The aim of this analysis was to evaluate perceived barriers related to HCV testing, management and treatment among physicians practicing in clinics offering opioid agonist treatment (OAT). C-SCOPE was a study consisting of a self-administered survey among physicians practicing at clinics providing OAT in Australia, Canada, Europe and the United States between April and May 2017. A 5-point Likert scale (1 = not a barrier, 3 = moderate barrier, 5 = extreme barrier) was used to measure responses to perceived barriers for HCV testing, evaluation and treatment across the domains of the health system, clinic and patient. Among the 203 physicians enrolled (40% USA, 45% Europe, 14% Australia/Canada), 21% were addiction medicine specialists, 29% psychiatrists and 69% were metro/urban. OAT physicians in this study reported poor access to on-site venepuncture (35%), point-of-care HCV testing (16%), and noninvasive liver disease assessment (25%). Only 30% of OAT physicians reported personally treating HCV infection. Major perceived health system barriers to HCV management included the lack of funding for noninvasive liver disease testing, long wait times to see an HCV specialist, lack of funding for new HCV therapies, and reimbursement restrictions based on drug/alcohol use. Major perceived clinic barriers included the lack of peer support programmes and/or HCV case managers to facilitate linkage to care, the need to refer people off-site for noninvasive liver disease staging, the lack of support for on-site phlebotomy and the lack of on-site delivery of HCV therapy. This study highlights several important modifiable barriers to enhance HCV testing, evaluation and treatment among PWID attending OAT clinics.

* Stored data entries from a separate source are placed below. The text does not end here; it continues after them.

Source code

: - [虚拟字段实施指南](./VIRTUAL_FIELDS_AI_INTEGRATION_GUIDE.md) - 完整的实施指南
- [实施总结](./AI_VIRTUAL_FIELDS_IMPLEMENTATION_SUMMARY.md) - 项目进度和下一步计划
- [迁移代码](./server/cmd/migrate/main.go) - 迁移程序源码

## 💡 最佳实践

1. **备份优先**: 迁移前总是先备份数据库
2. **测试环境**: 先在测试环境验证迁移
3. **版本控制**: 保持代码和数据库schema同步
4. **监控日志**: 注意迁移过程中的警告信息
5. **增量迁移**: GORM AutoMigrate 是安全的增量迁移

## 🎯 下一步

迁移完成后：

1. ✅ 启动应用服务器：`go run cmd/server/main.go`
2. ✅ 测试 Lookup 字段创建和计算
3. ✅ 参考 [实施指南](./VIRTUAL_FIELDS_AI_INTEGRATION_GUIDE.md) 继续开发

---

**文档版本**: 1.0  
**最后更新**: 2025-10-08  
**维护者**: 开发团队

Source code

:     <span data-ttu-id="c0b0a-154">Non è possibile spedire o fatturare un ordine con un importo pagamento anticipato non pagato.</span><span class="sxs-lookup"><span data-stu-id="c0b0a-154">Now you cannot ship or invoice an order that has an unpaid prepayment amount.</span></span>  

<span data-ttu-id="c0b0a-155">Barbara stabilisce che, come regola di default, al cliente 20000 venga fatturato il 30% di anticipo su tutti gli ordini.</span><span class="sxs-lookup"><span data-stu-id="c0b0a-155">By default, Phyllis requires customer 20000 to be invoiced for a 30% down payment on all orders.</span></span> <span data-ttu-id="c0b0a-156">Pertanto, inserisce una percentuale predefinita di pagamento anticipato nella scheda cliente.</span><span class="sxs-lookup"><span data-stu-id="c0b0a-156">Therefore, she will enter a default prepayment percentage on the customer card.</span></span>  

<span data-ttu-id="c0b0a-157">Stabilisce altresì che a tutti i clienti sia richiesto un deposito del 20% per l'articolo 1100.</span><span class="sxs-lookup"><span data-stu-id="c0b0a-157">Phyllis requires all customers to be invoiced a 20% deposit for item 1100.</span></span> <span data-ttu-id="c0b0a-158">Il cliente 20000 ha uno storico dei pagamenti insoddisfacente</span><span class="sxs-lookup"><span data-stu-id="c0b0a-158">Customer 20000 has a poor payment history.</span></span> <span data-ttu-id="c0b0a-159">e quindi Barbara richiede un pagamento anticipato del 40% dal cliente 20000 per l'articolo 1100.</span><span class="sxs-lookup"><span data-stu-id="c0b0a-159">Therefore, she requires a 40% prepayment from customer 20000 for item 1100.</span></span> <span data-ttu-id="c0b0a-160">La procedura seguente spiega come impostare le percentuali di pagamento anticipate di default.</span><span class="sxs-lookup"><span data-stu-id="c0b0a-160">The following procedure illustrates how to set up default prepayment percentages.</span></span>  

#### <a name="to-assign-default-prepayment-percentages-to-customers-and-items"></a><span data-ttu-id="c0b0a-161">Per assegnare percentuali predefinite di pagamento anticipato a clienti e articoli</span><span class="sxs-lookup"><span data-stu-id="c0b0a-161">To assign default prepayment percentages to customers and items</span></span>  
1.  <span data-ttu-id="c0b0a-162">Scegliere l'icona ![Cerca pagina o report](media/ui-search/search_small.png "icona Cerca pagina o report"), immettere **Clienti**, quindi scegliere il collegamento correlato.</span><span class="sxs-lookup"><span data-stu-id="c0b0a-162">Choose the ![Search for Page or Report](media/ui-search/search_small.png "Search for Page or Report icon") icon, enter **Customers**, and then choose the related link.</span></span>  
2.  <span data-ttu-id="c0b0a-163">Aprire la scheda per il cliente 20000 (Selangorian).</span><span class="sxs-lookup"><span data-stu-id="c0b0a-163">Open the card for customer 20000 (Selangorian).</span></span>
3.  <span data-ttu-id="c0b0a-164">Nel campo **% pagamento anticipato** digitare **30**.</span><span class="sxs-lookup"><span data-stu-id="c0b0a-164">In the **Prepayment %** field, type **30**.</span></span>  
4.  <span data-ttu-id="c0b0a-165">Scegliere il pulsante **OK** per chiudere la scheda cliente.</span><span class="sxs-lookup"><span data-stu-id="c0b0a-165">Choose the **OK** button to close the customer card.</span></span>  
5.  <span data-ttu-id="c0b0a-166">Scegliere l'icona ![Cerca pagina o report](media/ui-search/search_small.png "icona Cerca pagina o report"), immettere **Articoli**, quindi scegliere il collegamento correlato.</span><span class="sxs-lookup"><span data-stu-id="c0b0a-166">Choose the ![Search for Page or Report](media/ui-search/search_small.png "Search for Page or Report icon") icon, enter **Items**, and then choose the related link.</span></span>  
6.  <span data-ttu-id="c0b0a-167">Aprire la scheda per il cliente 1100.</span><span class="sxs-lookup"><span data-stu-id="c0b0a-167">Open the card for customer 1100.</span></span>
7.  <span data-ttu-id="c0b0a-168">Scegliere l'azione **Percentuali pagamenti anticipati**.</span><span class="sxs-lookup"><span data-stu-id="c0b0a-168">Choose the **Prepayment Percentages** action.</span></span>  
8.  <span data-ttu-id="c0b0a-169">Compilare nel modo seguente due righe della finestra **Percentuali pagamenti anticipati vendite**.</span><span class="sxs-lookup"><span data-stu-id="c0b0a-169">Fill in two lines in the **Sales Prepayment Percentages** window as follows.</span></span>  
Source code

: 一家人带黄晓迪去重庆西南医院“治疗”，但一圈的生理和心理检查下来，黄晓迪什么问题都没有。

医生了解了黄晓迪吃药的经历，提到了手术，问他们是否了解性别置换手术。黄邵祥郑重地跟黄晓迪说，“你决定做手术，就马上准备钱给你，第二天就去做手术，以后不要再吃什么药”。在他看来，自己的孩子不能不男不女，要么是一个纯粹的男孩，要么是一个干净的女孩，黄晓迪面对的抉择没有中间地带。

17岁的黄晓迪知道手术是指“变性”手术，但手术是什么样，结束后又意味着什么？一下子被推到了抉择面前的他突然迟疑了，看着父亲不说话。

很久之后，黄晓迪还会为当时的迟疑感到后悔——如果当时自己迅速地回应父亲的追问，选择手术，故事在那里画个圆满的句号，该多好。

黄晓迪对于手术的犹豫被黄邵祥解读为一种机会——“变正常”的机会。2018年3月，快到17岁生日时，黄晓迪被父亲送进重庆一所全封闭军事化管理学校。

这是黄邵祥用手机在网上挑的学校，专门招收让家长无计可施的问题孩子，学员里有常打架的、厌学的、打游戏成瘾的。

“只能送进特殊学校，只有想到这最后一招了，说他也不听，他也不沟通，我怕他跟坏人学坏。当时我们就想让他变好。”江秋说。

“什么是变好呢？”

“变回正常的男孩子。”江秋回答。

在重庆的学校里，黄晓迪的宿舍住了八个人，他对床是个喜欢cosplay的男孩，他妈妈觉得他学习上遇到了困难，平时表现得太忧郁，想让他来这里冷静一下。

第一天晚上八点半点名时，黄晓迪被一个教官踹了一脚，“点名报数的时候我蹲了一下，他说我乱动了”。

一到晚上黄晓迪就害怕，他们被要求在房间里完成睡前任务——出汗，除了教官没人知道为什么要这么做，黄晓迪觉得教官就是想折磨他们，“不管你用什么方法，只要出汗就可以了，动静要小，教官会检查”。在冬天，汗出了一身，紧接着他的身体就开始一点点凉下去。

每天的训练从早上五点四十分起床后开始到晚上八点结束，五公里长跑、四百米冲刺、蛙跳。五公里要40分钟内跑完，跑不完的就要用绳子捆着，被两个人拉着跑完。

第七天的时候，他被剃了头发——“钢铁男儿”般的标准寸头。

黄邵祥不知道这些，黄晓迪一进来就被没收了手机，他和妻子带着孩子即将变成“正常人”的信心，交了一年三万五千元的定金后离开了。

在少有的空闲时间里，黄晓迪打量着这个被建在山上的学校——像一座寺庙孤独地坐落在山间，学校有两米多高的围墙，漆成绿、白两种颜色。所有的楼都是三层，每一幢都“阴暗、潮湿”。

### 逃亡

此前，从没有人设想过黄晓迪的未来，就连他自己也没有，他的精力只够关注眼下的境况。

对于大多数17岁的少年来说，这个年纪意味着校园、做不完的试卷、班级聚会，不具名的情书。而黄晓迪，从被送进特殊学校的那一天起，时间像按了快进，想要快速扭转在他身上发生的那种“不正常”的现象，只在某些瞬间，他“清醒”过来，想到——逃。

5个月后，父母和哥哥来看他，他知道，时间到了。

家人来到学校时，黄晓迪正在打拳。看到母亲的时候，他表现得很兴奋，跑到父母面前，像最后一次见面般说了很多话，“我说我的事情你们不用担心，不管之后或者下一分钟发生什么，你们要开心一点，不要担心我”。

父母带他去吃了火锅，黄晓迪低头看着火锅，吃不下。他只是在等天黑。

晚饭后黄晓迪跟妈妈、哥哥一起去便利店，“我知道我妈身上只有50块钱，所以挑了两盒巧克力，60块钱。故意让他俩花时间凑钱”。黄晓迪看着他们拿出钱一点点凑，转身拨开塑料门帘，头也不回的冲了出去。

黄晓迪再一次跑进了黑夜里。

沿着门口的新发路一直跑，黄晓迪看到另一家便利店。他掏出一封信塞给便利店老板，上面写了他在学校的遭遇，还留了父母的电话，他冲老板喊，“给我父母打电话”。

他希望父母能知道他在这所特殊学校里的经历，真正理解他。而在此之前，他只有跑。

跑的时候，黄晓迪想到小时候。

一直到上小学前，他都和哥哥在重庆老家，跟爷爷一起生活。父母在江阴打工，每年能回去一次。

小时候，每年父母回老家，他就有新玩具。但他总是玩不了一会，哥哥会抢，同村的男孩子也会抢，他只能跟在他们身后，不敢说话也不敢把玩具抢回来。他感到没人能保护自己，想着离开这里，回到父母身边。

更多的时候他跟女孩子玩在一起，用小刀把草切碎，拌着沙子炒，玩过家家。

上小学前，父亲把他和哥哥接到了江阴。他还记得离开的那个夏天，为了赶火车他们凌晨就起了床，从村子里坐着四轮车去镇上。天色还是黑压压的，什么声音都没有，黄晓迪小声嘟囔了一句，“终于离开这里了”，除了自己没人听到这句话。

Perceptions and self-reported competency related to testing, management and treatment of hepatitis C virus infection among physicians prescribing opioid agonist treatment: The C-SCOPE study.

BACKGROUND: This study evaluated competency related to HCV testing, management and treatment among physicians practicing in clinics offering opioid agonist treatment (OAT). METHODS: C-SCOPE is a study consisting of a self-administered survey among physicians practicing at clinics providing OAT in Australia, Canada, Europe and USA between April-May 2017. A 7-point scale was used to measure < average competence (score >4 of 7) related to HCV testing, management and treatment. RESULTS: Among 203 physicians (40% USA, 45% Europe, 14% Australia/Canada) 21% were addiction medicine specialists, 29% psychiatrists, and 70% were metro/urban [mean PWID managed, 51; years of experience, 11]. The majority perceived HCV testing (82%) and treatment (85%) among PWID as important. The minority reported < average competence with respect to regular screening (12%) and interpretation of HCV test results (14%), while greater proportions reported < average competence in advising patients about new HCV therapies (28%), knowledge of new treatments (37%), and treatment/management of HCV (40%). In adjusted analysis, factors independently associated with < average self-reported competency related to the ability to treat HCV and manage side effects included fewer years in medical practice, fewer numbers of patients treated for HCV infection in the past six months, not having obtained information on screening, diagnosing or treatment of HCV, not having attended any training on HCV in the past year, and not having read or consulted AASLD/IDSA, EASL or other guidelines for HCV. CONCLUSION: Physicians treating HCV infection among PWID attending OAT clinics recognized the importance of HCV testing and treatment. However, self-perceived competency related to HCV management and treatment was low, highlighting the importance of improved HCV education and training among physicians practicing in clinics offering OAT.